Kelly Abcarian, Senior Vice President, Watch Product Architecture, Nielsen: Nielsen’s client base includes, but is not limited to: Advertisers, Agencies, Broadcast Networks, Cable Networks, Cable Representatives, Cable System Operators, Data Processors, Data Modelers, Government Agencies, Hispanic (Spanish Language) Networks, Hispanic Agencies, Industry Organizations, Internet Companies, Investment Researchers, Local Advertising Agencies, Local Stations, Local Station Representatives, Media Buyers, Placed-Based Networks, Press, Public Broadcasters, Publishers, Regional Cable Networks, Sports Leagues & Teams, Syndicators/Producers, Talent Agents, Universities/Colleges.



Eric Schmitt, Executive Vice President, Communications, TV and Media. Allant: Allant’s clients include the largest TV distributors, network programmers, broadcasters, agencies and advertisers.  The Audience Interconnect® will facilitate hundreds of campaigns totaling more than $200 million in 2015 TV media spend, and we expect robust growth in 2016.  The agencies and F1000 advertisers we support including leading brands in automotive, consumer packaged goods, financial services, telecom and the political category.   Comcast and Charter have been longtime anchor clients, and we support household addressable campaigns at other leading distributors including Dish and other MVPDs.  We have experience with a wide variety of set top box and viewership data, and designed and built the industry’s largest set top box data repository. 


Cathy Hetzel, Rentrak Corporate President: Our national linear television system has 110 national U.S. network clients including CBS, Fox, CW, A&E, Scripps, and Discovery. Rentrak’s clients also include over 160 agencies including each of the five major U.S. agency holding companies, including WPP, Publicis, Omnicom/MediaGroup, IPG, and Dentsu Aegis Network, as well as numerous advertisers. We are the established leader in the ad verticals of automobiles, political, and consumer packaged goods. On the Local side, Rentrak has clients from the biggest TV station groups – CBS, Fox, Tribune, Sinclair, Nexstar Broadcasting Group, Raycom Media, Bonten Media Group, and many others. Overall, more than 465 local U.S. TV stations from 70 station groups in 160 markets. Rentrak’s Video on Demand service has more than 226 U.S. clients and is the industry’s currency in STB Video on Demand audience measurement with 100% market share. We receive On Demand viewing data from more than 55 of the top multichannel video programming distributors, including Comcast, Charter, Cox, Time Warner Cable, AT&T, and DIRECTV. We are also the recognized industry currency for addressable and interactive television.

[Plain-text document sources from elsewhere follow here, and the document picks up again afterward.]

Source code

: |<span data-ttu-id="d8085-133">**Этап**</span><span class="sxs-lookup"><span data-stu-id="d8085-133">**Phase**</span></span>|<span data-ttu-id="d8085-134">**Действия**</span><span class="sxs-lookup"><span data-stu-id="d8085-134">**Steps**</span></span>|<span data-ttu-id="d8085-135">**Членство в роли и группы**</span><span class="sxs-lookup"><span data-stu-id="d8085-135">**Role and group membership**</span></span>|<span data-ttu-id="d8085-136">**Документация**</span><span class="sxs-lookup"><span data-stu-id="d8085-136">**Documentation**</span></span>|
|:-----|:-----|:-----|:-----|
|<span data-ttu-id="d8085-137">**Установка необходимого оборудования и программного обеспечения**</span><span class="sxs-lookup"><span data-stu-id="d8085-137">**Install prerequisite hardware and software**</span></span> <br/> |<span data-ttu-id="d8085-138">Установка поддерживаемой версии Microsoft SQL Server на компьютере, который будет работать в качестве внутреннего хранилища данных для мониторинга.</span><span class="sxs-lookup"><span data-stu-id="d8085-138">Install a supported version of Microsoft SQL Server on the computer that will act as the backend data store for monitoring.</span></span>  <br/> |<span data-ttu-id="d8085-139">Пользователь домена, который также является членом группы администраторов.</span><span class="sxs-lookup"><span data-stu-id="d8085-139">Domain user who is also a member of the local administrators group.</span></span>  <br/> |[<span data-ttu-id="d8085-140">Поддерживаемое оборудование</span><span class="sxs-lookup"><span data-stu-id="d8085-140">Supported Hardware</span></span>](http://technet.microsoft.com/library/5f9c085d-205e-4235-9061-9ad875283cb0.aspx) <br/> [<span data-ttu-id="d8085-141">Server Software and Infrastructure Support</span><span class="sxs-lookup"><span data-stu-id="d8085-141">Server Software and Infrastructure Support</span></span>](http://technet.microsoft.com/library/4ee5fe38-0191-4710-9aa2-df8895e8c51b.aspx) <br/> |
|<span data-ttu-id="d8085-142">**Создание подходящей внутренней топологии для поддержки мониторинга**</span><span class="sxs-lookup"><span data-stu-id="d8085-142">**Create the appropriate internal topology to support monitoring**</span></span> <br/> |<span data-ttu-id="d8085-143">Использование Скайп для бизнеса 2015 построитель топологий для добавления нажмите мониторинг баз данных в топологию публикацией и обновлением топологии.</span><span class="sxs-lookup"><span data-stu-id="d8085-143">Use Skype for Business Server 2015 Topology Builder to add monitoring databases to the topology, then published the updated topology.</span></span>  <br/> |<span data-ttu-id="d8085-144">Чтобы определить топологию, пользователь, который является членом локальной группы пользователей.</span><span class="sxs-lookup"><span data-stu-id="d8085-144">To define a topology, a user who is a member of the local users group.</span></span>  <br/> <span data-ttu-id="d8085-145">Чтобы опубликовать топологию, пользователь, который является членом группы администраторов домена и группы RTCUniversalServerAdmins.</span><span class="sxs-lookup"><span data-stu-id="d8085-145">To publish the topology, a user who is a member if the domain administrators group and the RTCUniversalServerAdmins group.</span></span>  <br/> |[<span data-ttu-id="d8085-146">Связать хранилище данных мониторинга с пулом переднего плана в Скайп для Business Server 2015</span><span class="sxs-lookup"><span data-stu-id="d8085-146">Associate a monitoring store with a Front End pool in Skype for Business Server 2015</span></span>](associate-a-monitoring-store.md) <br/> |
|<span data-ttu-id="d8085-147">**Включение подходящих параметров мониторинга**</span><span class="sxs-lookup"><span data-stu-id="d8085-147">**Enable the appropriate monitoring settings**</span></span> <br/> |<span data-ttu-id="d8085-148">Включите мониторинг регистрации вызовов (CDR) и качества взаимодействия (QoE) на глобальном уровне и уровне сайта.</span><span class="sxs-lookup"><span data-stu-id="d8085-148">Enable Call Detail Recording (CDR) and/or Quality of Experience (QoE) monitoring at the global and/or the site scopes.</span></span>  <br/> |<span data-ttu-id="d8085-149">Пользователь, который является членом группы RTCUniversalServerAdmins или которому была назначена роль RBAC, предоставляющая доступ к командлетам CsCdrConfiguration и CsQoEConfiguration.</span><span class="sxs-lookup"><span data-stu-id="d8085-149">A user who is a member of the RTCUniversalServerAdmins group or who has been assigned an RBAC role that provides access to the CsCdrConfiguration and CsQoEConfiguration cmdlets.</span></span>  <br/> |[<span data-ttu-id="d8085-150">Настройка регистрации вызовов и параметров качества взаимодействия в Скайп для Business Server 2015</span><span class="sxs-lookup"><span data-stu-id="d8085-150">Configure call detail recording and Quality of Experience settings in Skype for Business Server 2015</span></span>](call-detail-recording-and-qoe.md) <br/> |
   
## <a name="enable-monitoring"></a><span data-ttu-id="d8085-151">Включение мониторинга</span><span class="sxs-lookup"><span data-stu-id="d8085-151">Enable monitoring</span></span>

Leslie Wood, Nielsen Catalina Solutions: We are currently focusing on two groups – direct to advertisers and digital providers, portals and publishers. They tend to be the people who pay for our data. We also sell to media companies and they use our data to create buys. An advertiser, if they buy their data, the agency automatically is included. 

Joan FitzGerald Senior Vice President, Television and Cross Media Service, comScore: comScore clients cross the spectrum of publishers, media brands, advertisers, advertising agencies as well as telecommunications and MVPDs and investment firms.  comScore clients include all major media brands – ESPN, Turner Broadcasting, A&E Networks, CBS, Fox, and NBC Universal to name a few – and all major advertising agency holding companies.  In addition, comScore advertiser clients cross the spectrum of verticals – CPG, financial services, retail, and more.